Os e-mails de Fauci também estão sendo usados para reacender o debate estéril sobre a necessidade ou não do uso de máscaras. Na primeira semana de fevereiro de 2020, Fauci recebeu um e-mail da ex-Secretária do Departamento de Saúde dos Estados Unidos e presidente da American University, Sylvia Mathews Burwell, no qual ela pedia um conselho. Burwell iria fazer uma viagem ao exterior e queria saber se precisava ou não usar máscara. Fauci respondeu que não. Segundo ele, as máscaras eram recomendadas para pessoas infectadas, para evitar que a infecção se espalhasse para as pessoas sãs. Além disso, ele acrescentou que as máscaras “de farmácia” não são eficazes para impedir a entrada de vírus.

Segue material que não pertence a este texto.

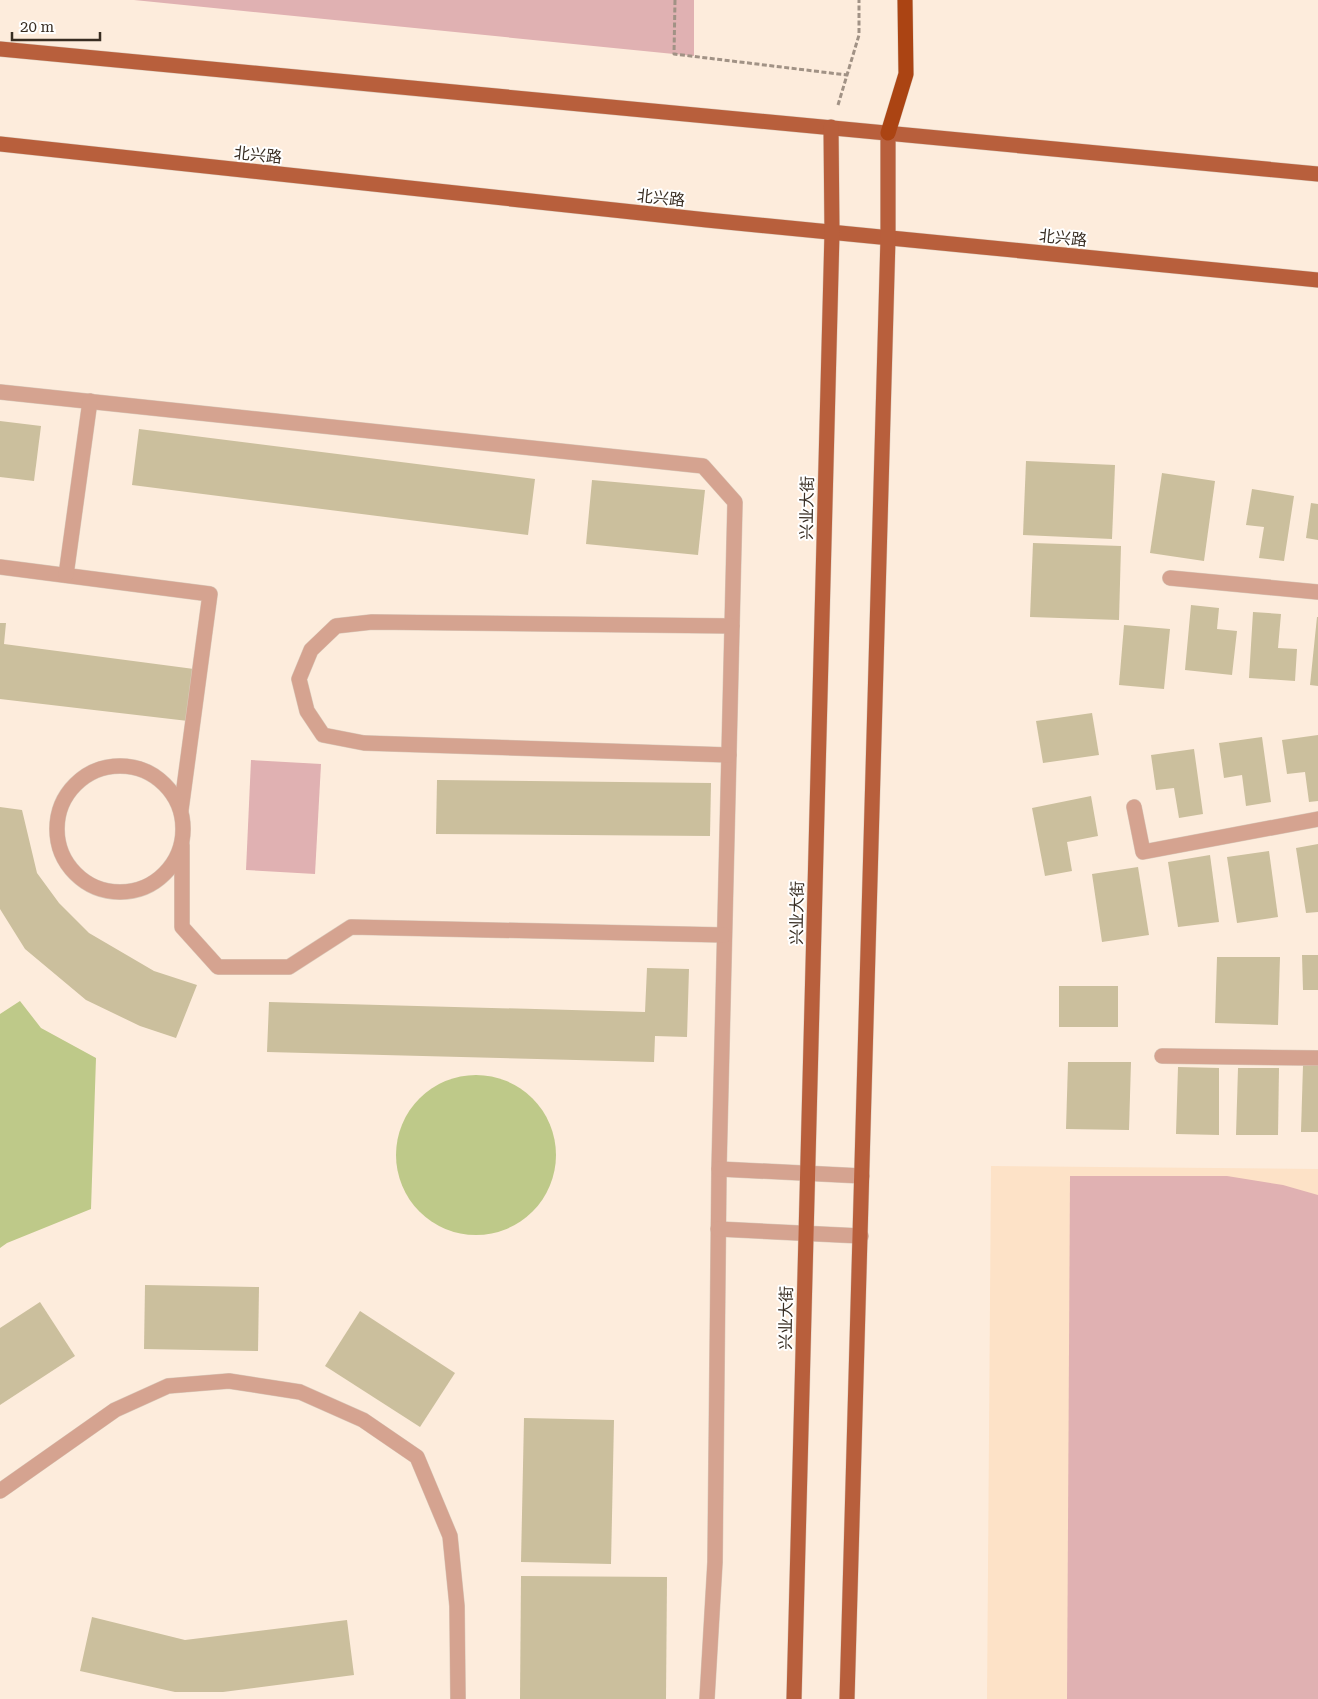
<svg xmlns="http://www.w3.org/2000/svg" width="1318" height="1699" font-family="'Roboto Serif','Noto Sans SC',serif">
<style>
.built{fill:#fde2c7}
.green{fill:#e0b1b2}
.water{fill:#bec989}
.building{fill:#cbbf9d}
.lines{fill:none;stroke-linecap:round;stroke-linejoin:round}
.minor-casing{stroke:#dacabb;stroke-width:16}
.major-casing{stroke:#dacabb;stroke-width:16}
.highway-casing{stroke:#dacabb;stroke-width:16}
.path{stroke:#a19285;stroke-width:3;stroke-dasharray:5 2.5;stroke-linecap:butt}
.minor{stroke:#d5a390;stroke-width:15}
.major{stroke:#b85f3c;stroke-width:15}
.highway{stroke:#ab4413;stroke-width:15}
.labels{text-anchor:middle;dominant-baseline:central;stroke-width:4;stroke-linejoin:round;paint-order:stroke}
.street-label{font-size:16px;fill:#382d22;stroke:#fff}
</style>
<rect width="100%" height="100%" fill="#fdecdc"/>
<path class="built" d="M991 1166 1318 1169V1699H987Z"/>
<g class="green">
<path d="M134 0H694V56Z"/>
<path d="M251 760 321 764 315 874 246 870Z"/>
<path d="M1070 1176H1227L1283 1185 1318 1195V1699H1067Z"/>
</g>
<g class="water">
<path d="M20 1001 41 1028 96 1058 91 1209 7 1243 0 1248V1014Z"/>
<circle cx="476" cy="1155" r="80"/>
</g>
<g class="building">
<path d="M0 421 41 426 34 481 0 477Z"/>
<path d="M139 429 535 479 528 535 132 485Z"/>
<path d="M1026 461 1115 465 1112 539 1023 535Z"/>
<path d="M1162 473 1215 481 1204 561 1150 553Z"/>
<path d="M592 480 705 490 698 555 586 544Z"/>
<path d="M1252 489 1294 496 1284 561 1259 558 1264 527 1246 525Z"/>
<path d="M1311 503 1318 504V540L1306 538Z"/>
<path d="M1033 543 1121 546 1119 620 1030 617Z"/>
<path d="M1191 605 1219 608 1217 629 1237 631 1232 675 1185 670Z"/>
<path d="M1253 612 1281 614 1278 648 1297 649 1295 681 1249 678Z"/>
<path d="M1317 617H1318V686L1310 685Z"/>
<path d="M0 623H6L4 644 194 669 188 721 0 699Z"/>
<path d="M1124 625 1170 629 1164 689 1119 685Z"/>
<path d="M1092 713 1099 755 1043 763 1036 721Z"/>
<path d="M1318 735V801L1309 802 1305 772 1287 774 1282 740Z"/>
<path d="M1262 737 1271 802 1246 806 1242 775 1224 778 1219 743Z"/>
<path d="M1194 749 1203 814 1179 818 1174 788 1156 790 1151 755Z"/>
<path d="M437 780 711 783 710 836 436 834Z"/>
<path d="M1091 796 1098 836 1067 842 1072 871 1045 876 1032 808Z"/>
<path d="M0 807 22 810 37 873 59 903 89 933 154 971 197 985 176 1038 140 1026 86 1000 25 949 0 909Z"/>
<path d="M1318 844V912L1306 913 1296 848Z"/>
<path d="M1269 851 1278 917 1237 923 1227 857Z"/>
<path d="M1210 855 1219 922 1178 927 1168 862Z"/>
<path d="M1138 867 1149 935 1102 942 1092 874Z"/>
<path d="M1302 955H1318V990H1303Z"/>
<path d="M1217 957H1280L1278 1025 1215 1023Z"/>
<path d="M647 968 689 969 687 1037 655 1036 654 1062 267 1052 269 1002 645 1012Z"/>
<rect x="1059" y="986" width="59" height="41"/>
<path d="M1068 1062H1131L1129 1130 1066 1129Z"/>
<path d="M1303 1065H1318V1132H1301Z"/>
<path d="M1178 1067 1219 1068V1135L1176 1134Z"/>
<path d="M1238 1068H1279L1278 1135H1236Z"/>
<path d="M145 1285 259 1287 258 1351 144 1349Z"/>
<path d="M40 1302 75 1356 0 1405V1328Z"/>
<path d="M360 1311 455 1373 420 1427 325 1366Z"/>
<path d="M524 1418 614 1420 611 1564 521 1562Z"/>
<path d="M521 1576 667 1577 666 1699H520Z"/>
<path d="M92 1617 185 1640 347 1620 354 1675 223 1692H175L80 1671Z"/>
</g>
<g class="lines">
<g class="minor-casing">
<g id="minor">
<path d="M0 392 703 466 735 502 719 1169 715 1562 707 1699"/>
<path d="M0 567 210 594 181 810"/>
<path d="M66 575 90 401"/>
<path d="M1170 578 1318 592"/>
<path d="M729 755 364 743 323 735 307 711 299 679 311 650 336 626 372 622 732 626"/>
<circle cx="120" cy="829" r="63"/>
<path d="M1134 807 1143 852 1318 819"/>
<path d="M182 845V927L218 967H289L351 927 724 935"/>
<path d="M1162 1056 1318 1058"/>
<path d="M719 1169 862 1176"/>
<path d="M718 1229 861 1236"/>
<path d="M0 1491 115 1410 168 1386 229 1381 300 1392 363 1420 417 1457 450 1536 457 1606 458 1699"/>
</g>
</g>
<g class="major-casing">
<g id="major">
<path d="M0 49 1318 174"/>
<path d="M0 144 707 220 1318 280"/>
<path d="M794 1699 832 233 831 127"/>
<path d="M847 1699 888 238V133"/>
</g>
</g>
<g class="highway-casing">
<path id="highway" d="M888 133 906 74 905 0"/>
</g>
<g class="path">
<path d="M675 0 674 54 847 75"/>
<path d="M838 105 859 35V0"/>
</g>
<use href="#minor" class="minor"/>
<use href="#major" class="major"/>
<use href="#highway" class="highway"/>
</g>
<g class="labels">
<g class="street-label">
<text transform="translate(258 155) rotate(6)">北兴路</text>
<text transform="translate(661 198) rotate(6)">北兴路</text>
<text transform="translate(1063 238) rotate(6)">北兴路</text>
<text transform="translate(807 508) rotate(-89)">兴业大街</text>
<text transform="translate(797 913) rotate(-89)">兴业大街</text>
<text transform="translate(786 1318) rotate(-89)">兴业大街</text>
</g>
</g>
<path d="M12 32v8h88v-8" fill="none" stroke="#382d22" stroke-width="2.5"/>
<text x="20" y="32" font-size="15" fill="#382d22" stroke="#ffffff" stroke-width="4" paint-order="stroke">20 m</text>
</svg>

Não há absolutamente nada de novo naquela resposta. As autoridades sanitárias não sabiam exatamente como o vírus se comportava. Sequer havia casos nos Estados Unidos, mas os americanos já iniciavam uma corrida por máscaras que viria a se tornar em um problema doméstico, ao ponto que dias depois, o então cirurgião-geral dos Estados Unidos, Jerome Adams, lançou um apelo à nação: "Parem de comprar máscaras!". Além de ineficazes, disse ele, a corrida pelos equipamentos levaria à falta para os profissionais de saúde e quem estivesse contaminado. Na primeira semana de março, Fauci disse ao famoso 60 Minutes: "não há razão para andar por aí com uma máscara".

Somente em abril, quase um mês depois de a OMS decretar pandemia, que o Centro de Controle e Prevenção de Doenças (CDC) passou a recomendar o uso de máscaras em público. O Fauci pode ser criticado por mil e uma coisas, mas a polêmica dos e-mails resvala na injustiça, por não considerar o contexto em relação ao que se sabia ou não da pandemia.

Não é razoável usar aquela conversa de fevereiro de 2020 para dizer que máscara é enganação.

Sinceramente, não encontrei absolutamente nada de relevante nos e-mails de Fauci. E toda barulheira com cloroquina, máscara, sabotagem da campanha de reeleição de Donald Trump é um desperdício de energia e atenção para o realmente interessa, reafirmo.

Meu conselho para esta semana. Esqueça os e-mails do doutor Fauci e leiam a Vanity Fair. A edição deste mês faz uma viagem no emaranhado de casos suspeitos e absurdos que envolvem não só o doutor Fauci, mas uma fila de cientistas, ONGs, financiamentos públicos para pesquisa oferecendo um belo panorama para quem quer ir além da discussão se máscaras protegem ou não.

O papo agora é de onde veio o vírus. Da natureza ou não. Quem pagou. Como a China ocultou a história. Como a OMS falhou. Como a comunidade científica fracassou. Como a religião ciência é anticientífica.

A Vanity Fair joga luzes sobre um personagem interessante, que está presente, mas foi ignorado por quem busca pelo em ovos nos e-mails de Fauci. Trata-se do zoologista Peter Daszak, presidente da ONG EcoHealth Alliance. Ele moveu milhões de dólares dos cofres públicos dos Estados Unidos para bancar pesquisas que agora estão sob escrutínio. Entre as quais o “ganho de função” que pode ter permitido o coronavírus saltar dos morcegos para os humanos sem escalas.

Como patrono de um montão de outros cientistas, Daszak não teve dificuldade para reunir 27 deles para assinar uma carta no início da pandemia que precocemente descartava a teoria do vazamento do vírus em Wuhan.

No ano passado, a administração Trump enviou à OMS uma lista de três nomes para investigação das origens do vírus. Um veterinário do FDA, um epidemiologista do CDC e um virologista da equipe de Fauci.  Nenhum deles foi escolhido. A OMS escalou Daszak.

Este é apenas um aperitivo das várias histórias que sim valem ser lidas e melhor investigadas. O Dr. Fauci sai limpo delas? Talvez não. Mas enquanto isso, use máscara e esqueça a cloroquina.